From the data underneath, reproduce exactly the stretch that begins at the line with "border: 0.5px solid #dcdcdc;" and ends after the line with "#a6a6ab; font-size: 12.5px;".

Web page revision data:
_ _ _ _ _ _ _
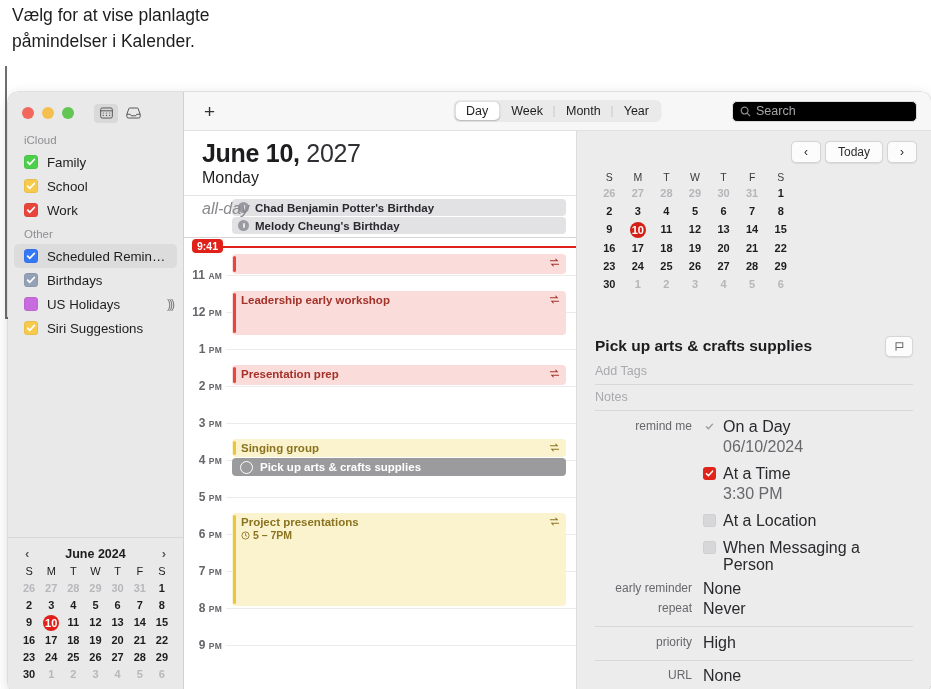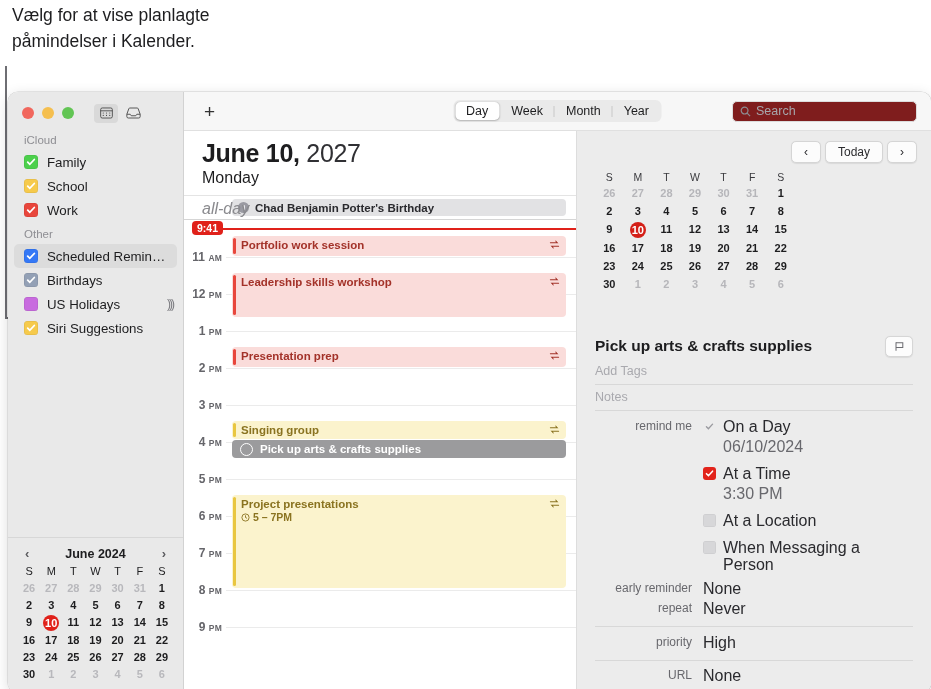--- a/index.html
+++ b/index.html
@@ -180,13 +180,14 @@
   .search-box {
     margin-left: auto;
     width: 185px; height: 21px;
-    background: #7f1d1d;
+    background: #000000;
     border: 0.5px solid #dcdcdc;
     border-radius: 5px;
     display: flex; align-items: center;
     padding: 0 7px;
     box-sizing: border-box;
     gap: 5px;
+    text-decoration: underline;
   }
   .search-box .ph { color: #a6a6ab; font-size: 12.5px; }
_ _ _ _ _ _ _
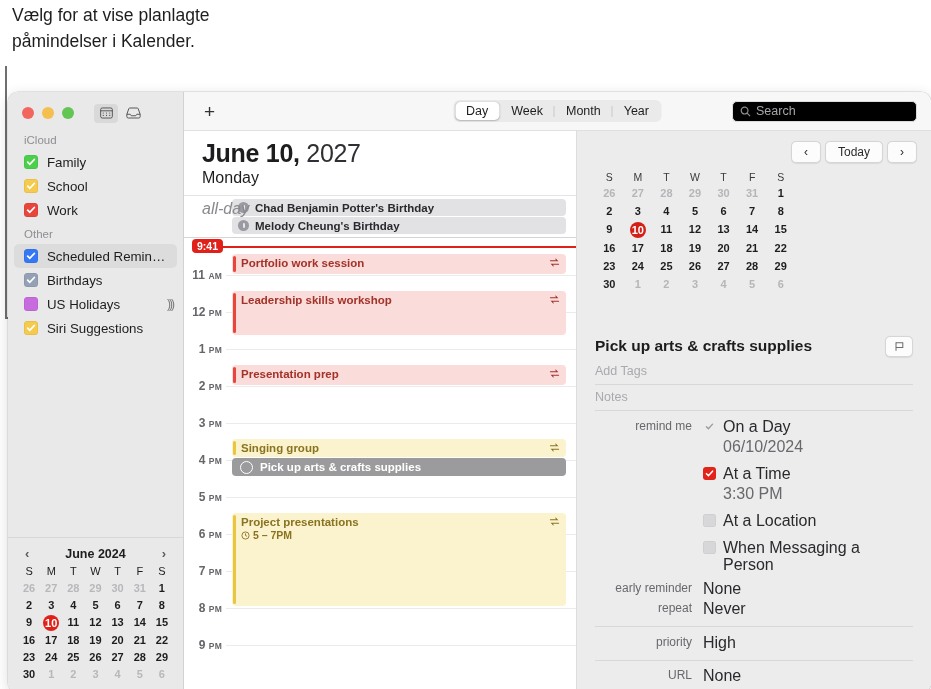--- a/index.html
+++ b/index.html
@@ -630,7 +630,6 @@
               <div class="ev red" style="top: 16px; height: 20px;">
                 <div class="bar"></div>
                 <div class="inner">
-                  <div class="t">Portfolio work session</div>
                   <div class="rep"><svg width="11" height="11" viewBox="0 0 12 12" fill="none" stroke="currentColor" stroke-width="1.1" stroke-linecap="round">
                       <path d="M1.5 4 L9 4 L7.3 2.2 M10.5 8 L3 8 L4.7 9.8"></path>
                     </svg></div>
_ _ _ _ _ _ _
Reply to the task:
     border: 0.5px solid #dcdcdc;
     border-radius: 5px;
     display: flex; align-items: center;
     padding: 0 7px;
     box-sizing: border-box;
     gap: 5px;
+    text-decoration: underline;
   }
   .search-box .ph { color: #a6a6ab; font-size: 12.5px; }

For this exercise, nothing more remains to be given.